EXCERPT PROVIDED:
━━━━━━━━
Behind a Lezak-esque split from anchor Yannick Agnel, who was clocked in 46.74, France went ahead of the United States in the closing strokes and prevailed in 3:09.93. The United States, with Ryan Lochte handling the anchor leg, touched the wall in 3:10.38. It was scary, really, how much the race resembled the events of 2008, but in reverse fashion.
I'll be the first one to admit having this race pegged incorrectly. All along, Australia was touted as unbeatable, thanks to its pair of 47-point superstars in James Magnussen and James Roberts. But the Australians absolutely bombed out, and it started with Magnussen leading off in a time that was nearly a second slower than the 47.10 he popped at the Aussie Trials.
With Australia out of the picture, the duel came down to the United States and France. Perhaps it was fitting the race unfolded in that manner. After all, the Beijing meeting has become part of swimming lore and is regularly talked about. You can guarantee this race, too, will be frequently discussed. Gather around the water cooler on Monday. You'll see.
━━━━━━━━
COMPLETE THE FOLLOWING:
(a) Repeat the stretch of the relay race article from "With Australia out" through "Monday. You'll see.".
(b) Answer these questions from the relay race article, marking each answer as its question is marked:
(i) In what time did France win the race?
(ii) Who swam the anchor leg for the United States?
(iii) What time did James Magnussen post at the Aussie Trials?
(c) Please carry the relay race article forward from its final sentence.
━━━━━━━━
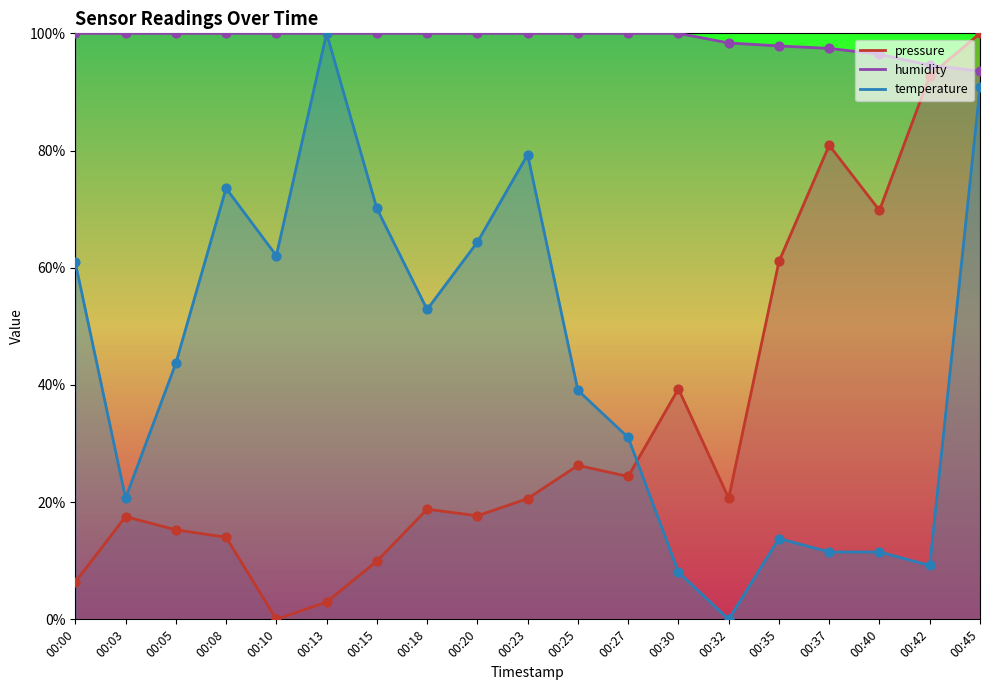

What is the total value across all series at 00:42?

196.5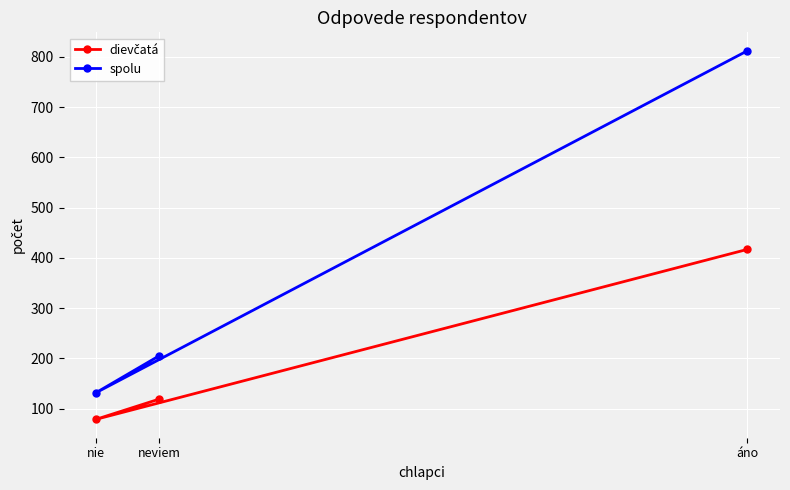

What is the average value of the dievčatá series?

205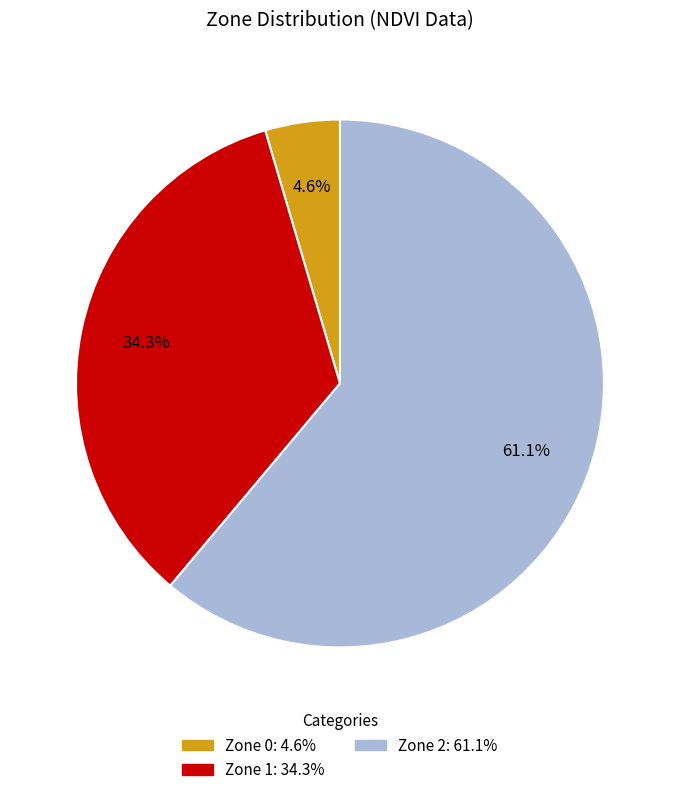

Is there any slice that represents more than half of the pie?

Yes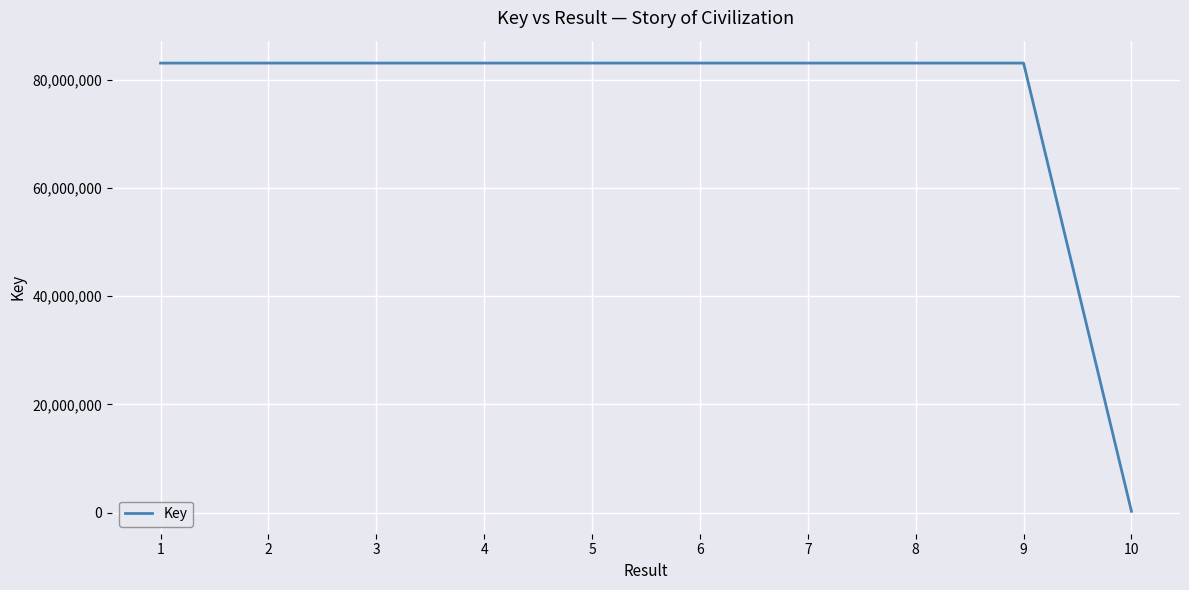

The value at 2 is 83043075. True or false?

True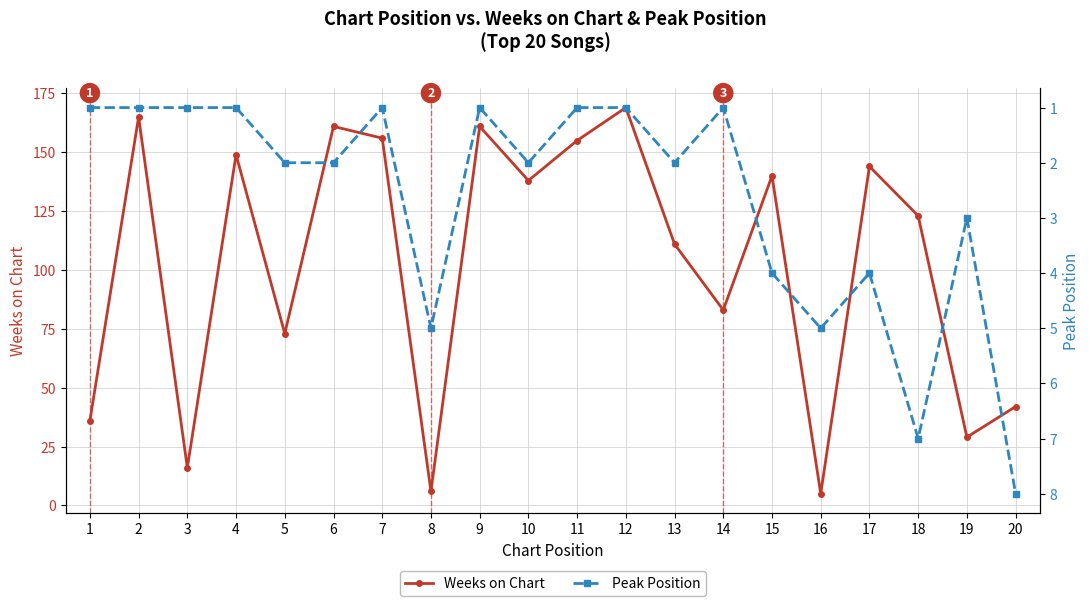

Reading left to right, extract all data points from this chart.

Weeks on Chart: 36	165	16	149	73	161	156	6	161	138	155	169	111	83	140	5	144	123	29	42
Peak Position: 1	1	1	1	2	2	1	5	1	2	1	1	2	1	4	5	4	7	3	8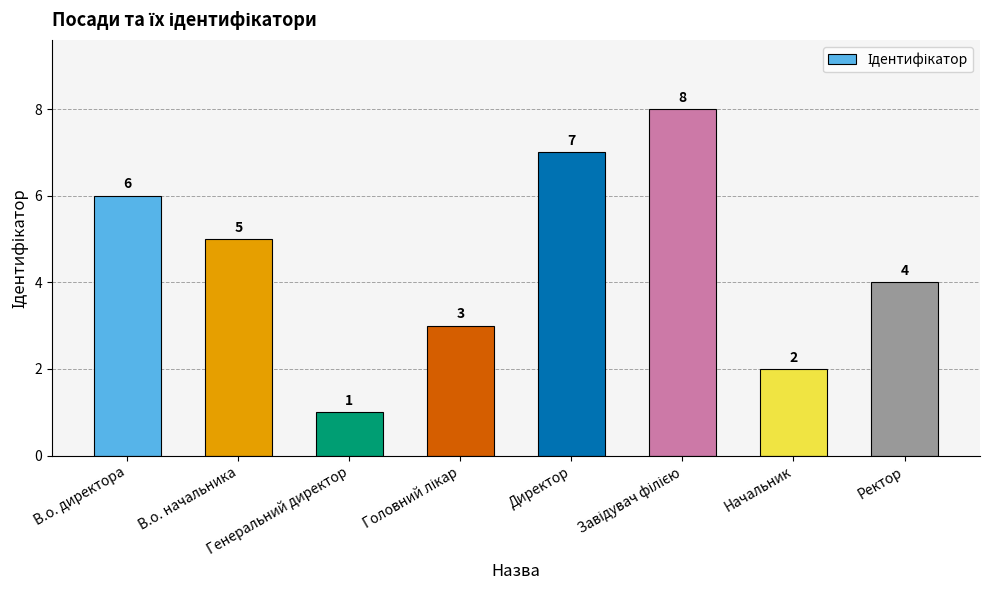

What is the greatest value displayed?

8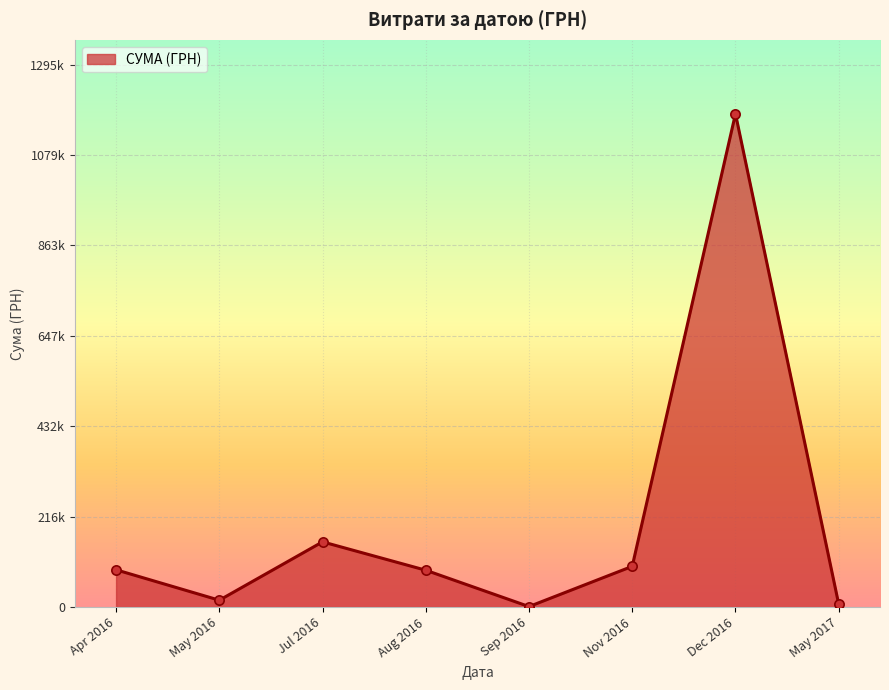

Does the chart have visible grid lines?

Yes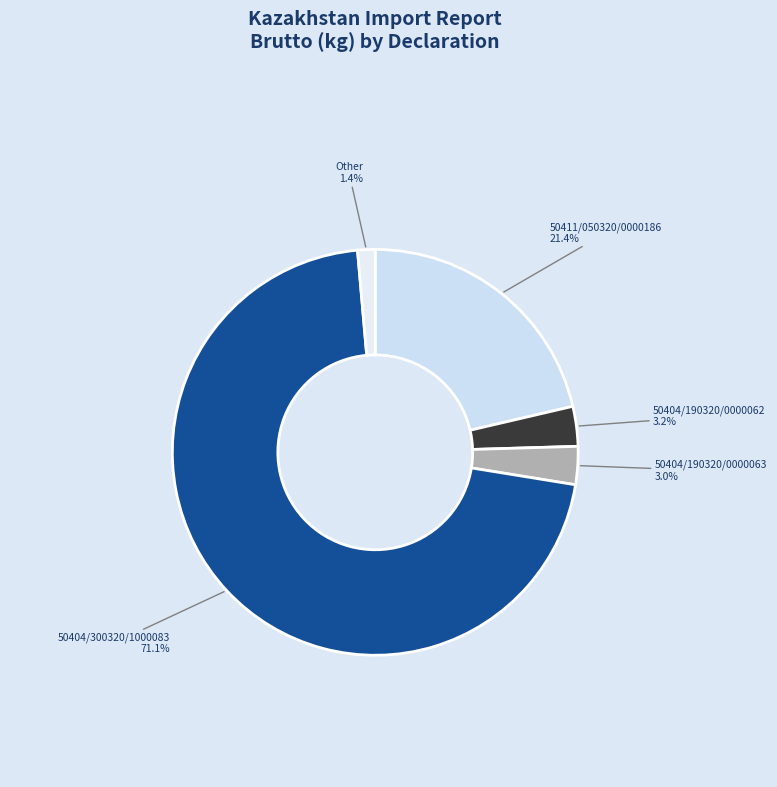

What is the smallest slice in the pie chart?

Other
━━━━━━━━
EXPECTED RESULTS:
(a)
With Australia out of the picture, the duel came down to the United States and France. Perhaps it was fitting the race unfolded in that manner. After all, the Beijing meeting has become part of swimming lore and is regularly talked about. You can guarantee this race, too, will be frequently discussed. Gather around the water cooler on Monday. You'll see.

(b)
(i) 3:09.93
(ii) Ryan Lochte
(iii) 47.10

(c)
In a flip flop from 2008, the United States jumped out to a sizable lead, riding the backs of Nathan Adrian and Michael Phelps on the first two legs, opposed by the French duo of Amaury Leveaux and Fabien Gilot. But in the second half of the race, Cullen Jones and Lochte were caught by terrific outings by Clement Lefert and Agnel.
“It was a change from four years ago,” Leveaux said. “Now we're in front and it's incredible. We were under pressure because we wanted to win for each other. It was a form of revenge.”
Some will say Lochte was a bad choice for the anchor leg, but such a commentary is not accurate. While he split 47.74, which was slightly slower than what Matt Grevers went in the morning prelims, putting Grevers on the team wasn't going to change the outcome. For that to happen, he would have had to been nearly a half-second faster.
“We are the four best guys,” Lochte said. “We went out there to win, but we came up short.”
More, Lochte is the world's best swimmer and you have to go with a guy who is hot and established on the biggest stage. Lochte fit both descriptions and did everything in his power to fend off Agnel. Ultimately, the race didn't come down to Lochte. It came down to France putting together four slightly better legs than the United States.
What a way to find atonement.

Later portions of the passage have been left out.